Addressing Life



'Suddenly life has become quite full of monoethic ninnies and nannies who address life solely as a problem to be solved.'
Jim Harrison, Off to the Side



I just finished a new novel - Shadow Tag by Louise Erdrich. It reads fast, really fast. I started it in Denver and finished it by the time I reached Atlanta, flight-time that is. Erdrich's writing is always rich in the particularities of her Native American roots; this novel is no exception. However, this time she masterfully grafts those roots into the general trunk of marriage and children and individual identity. There's something here for everyone.

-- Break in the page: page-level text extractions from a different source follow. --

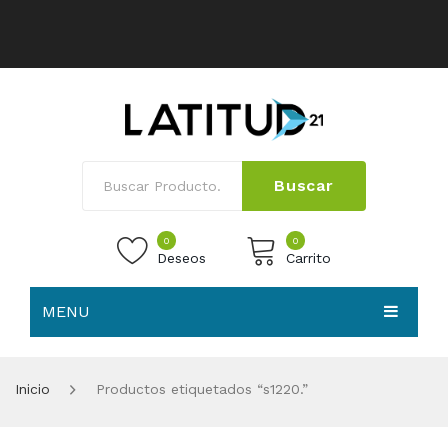
Buscar
0
0
Deseos
Carrito
MENU
No products in the cart.
HOME
Inicio
Productos etiquetados “s1220.”
NOSOTROS
TIENDA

Irene America and her husband, Gil, are in a spiraling marriage. Their three children - Florian, Riel, and Stoney, along with the savant-like dogs - are both witnesses and participants in the gradually rapid descent. This is a complex story; an etiology of love. Its raw and dark and tender and surprising. It doesn't end happily, but it does end honestly. I found Erdrich's writing fearless, and as such, brilliant; it'll definitely break you out of the suburbia of your mind.  

If, in Harrison's words, you 'address life solely as a problem to be solved' I'd steer clear of Shadow Tag...you won't like it. That 'address' in my opinion characterizes much of what passes for books on the themes of love and marriage and family. It goes something like this: my husband, my wife, my children, my marriage, my life for that matter, are all, at root, a problem and I need someone to help me fix/solve him or her or them or it or me. That 'address' again in my opinion is a fairly surefire way to miss the raw and dark and tender and surprising gift of existence. 


If, however, you address life as a drama to be lived, you might consider the latest from Louise Erdrich. Here are two quotes to potentially further woo - 

✠Infatuation, sudden attraction, is partly a fever of surfaces, an absence of knowledge. Falling in love is also falling into knowledge. Enduring love comes when we love most of what we learn about the other person and can tolerate the faults they cannot change.

✠To have meaning, history must consist of both occurrence and narrative. If she never told, if he never told, if the two of them never talked about it, there was no narrative. So the act, though it had occurred, was meaningless.